=== Section Start ===

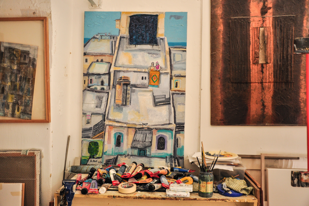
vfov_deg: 38.4
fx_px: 296
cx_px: 154
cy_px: 103
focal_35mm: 34
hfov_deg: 55.1
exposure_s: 1/100
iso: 560
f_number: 3.8
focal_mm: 23
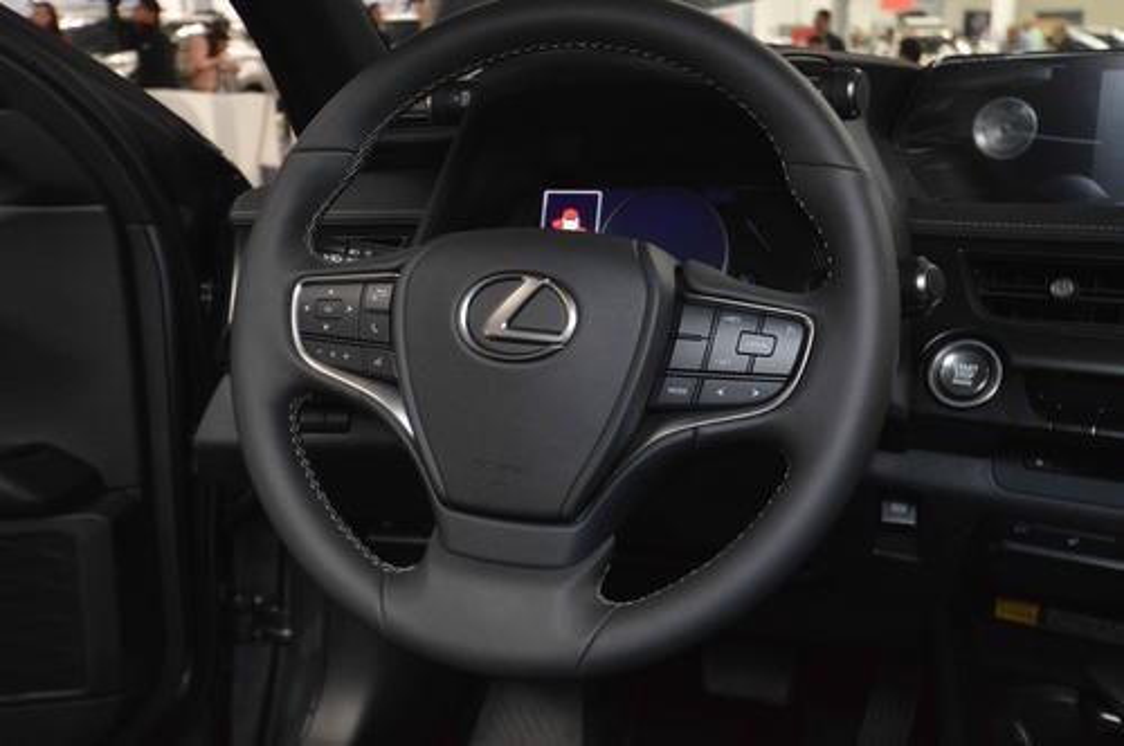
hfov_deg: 53.2
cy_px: 373
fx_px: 1123
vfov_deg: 36.8
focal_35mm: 36
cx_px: 562
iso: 3200
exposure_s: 1/60
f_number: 4.5
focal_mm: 24
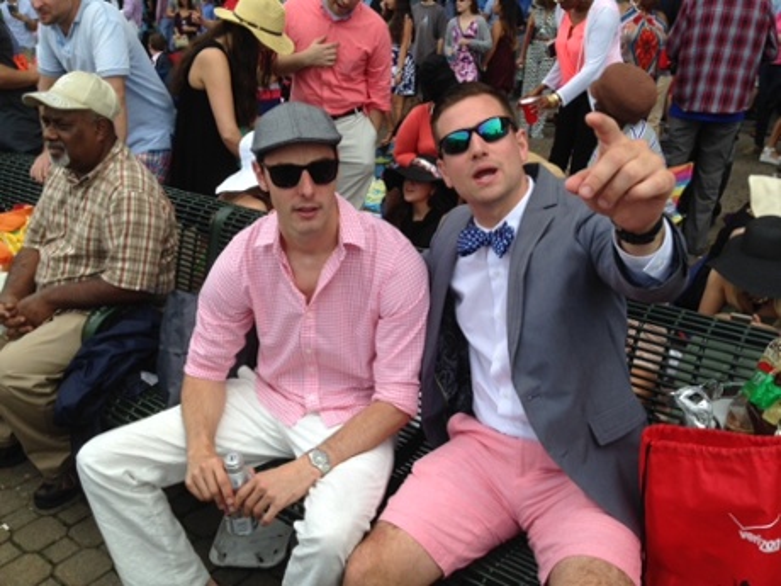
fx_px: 745
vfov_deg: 42.9
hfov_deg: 55.4
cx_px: 390
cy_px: 293
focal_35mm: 33
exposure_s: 1/753
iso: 50
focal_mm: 4.12
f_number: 2.4
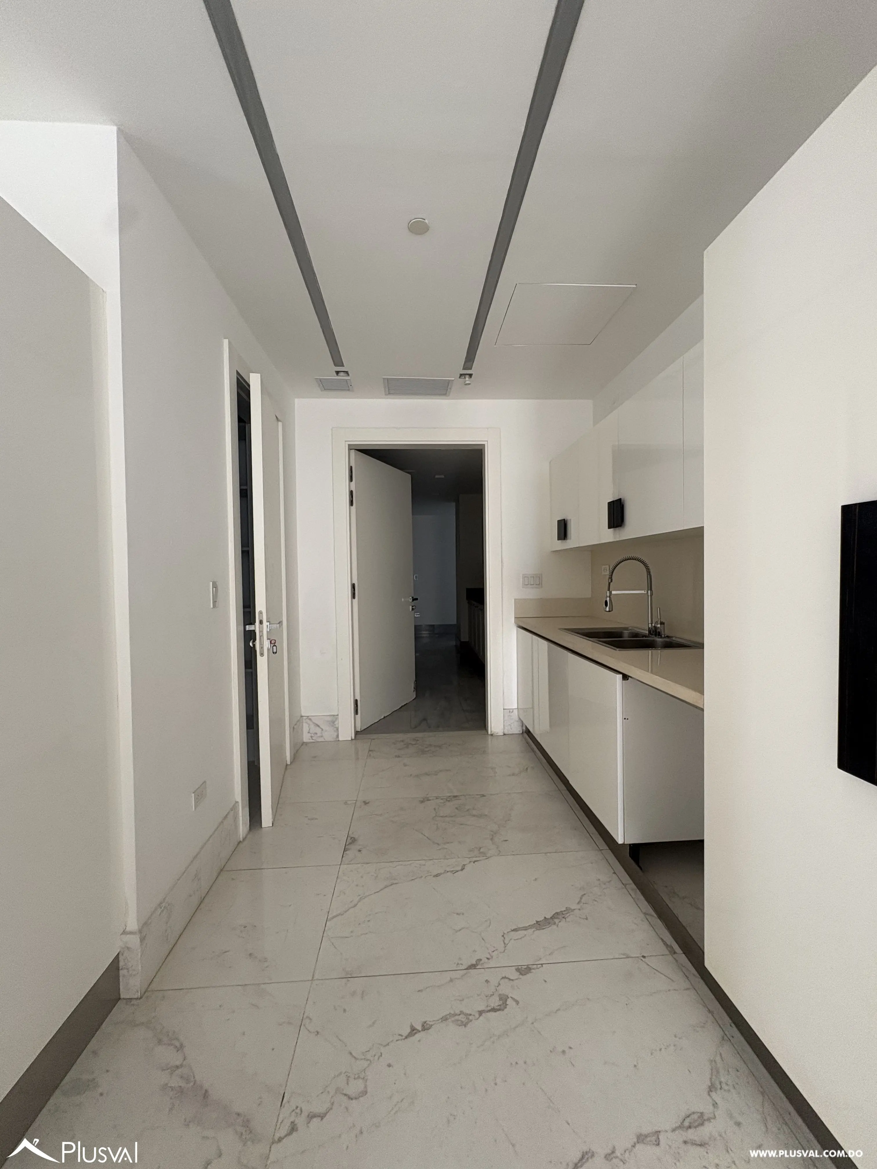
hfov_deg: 85.7
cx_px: 438
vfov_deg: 102.1
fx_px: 473
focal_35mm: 14
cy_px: 584
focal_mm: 2.22
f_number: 2.2
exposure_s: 1/99
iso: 160
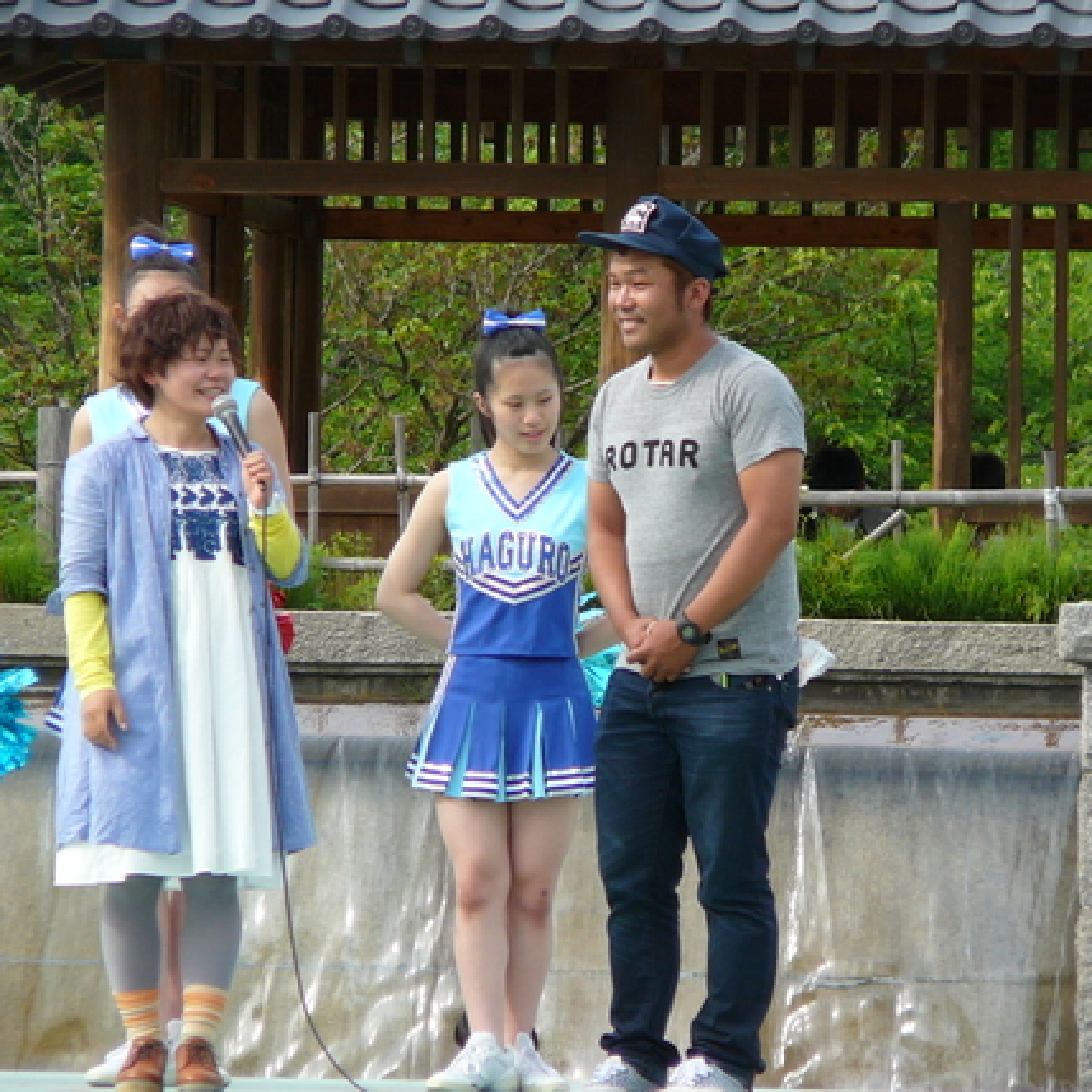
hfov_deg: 4.6
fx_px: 13741
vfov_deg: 4.6
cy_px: 507
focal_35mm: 385
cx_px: 613
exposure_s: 1/320
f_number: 4.1
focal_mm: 43.4
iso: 80
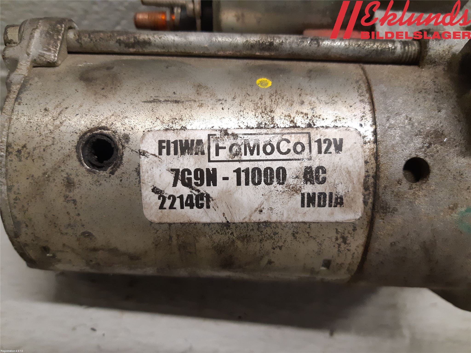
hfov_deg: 67.3
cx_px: 236
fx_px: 354
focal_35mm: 26
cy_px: 176
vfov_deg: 53.1
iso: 160
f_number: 1.7
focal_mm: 3.93
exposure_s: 1/50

=== Section End ===

§ **WORK INSTRUCTION**: Copy the lines starting at the line that contains "focal_mm: 4.12" and running to the final line of the entries, inclusive; omit all pictures.

§ **EXERCISE RESULT**:
focal_mm: 4.12
f_number: 2.4
hfov_deg: 85.7
cx_px: 438
vfov_deg: 102.1
fx_px: 473
focal_35mm: 14
cy_px: 584
focal_mm: 2.22
f_number: 2.2
exposure_s: 1/99
iso: 160
hfov_deg: 4.6
fx_px: 13741
vfov_deg: 4.6
cy_px: 507
focal_35mm: 385
cx_px: 613
exposure_s: 1/320
f_number: 4.1
focal_mm: 43.4
iso: 80
hfov_deg: 67.3
cx_px: 236
fx_px: 354
focal_35mm: 26
cy_px: 176
vfov_deg: 53.1
iso: 160
f_number: 1.7
focal_mm: 3.93
exposure_s: 1/50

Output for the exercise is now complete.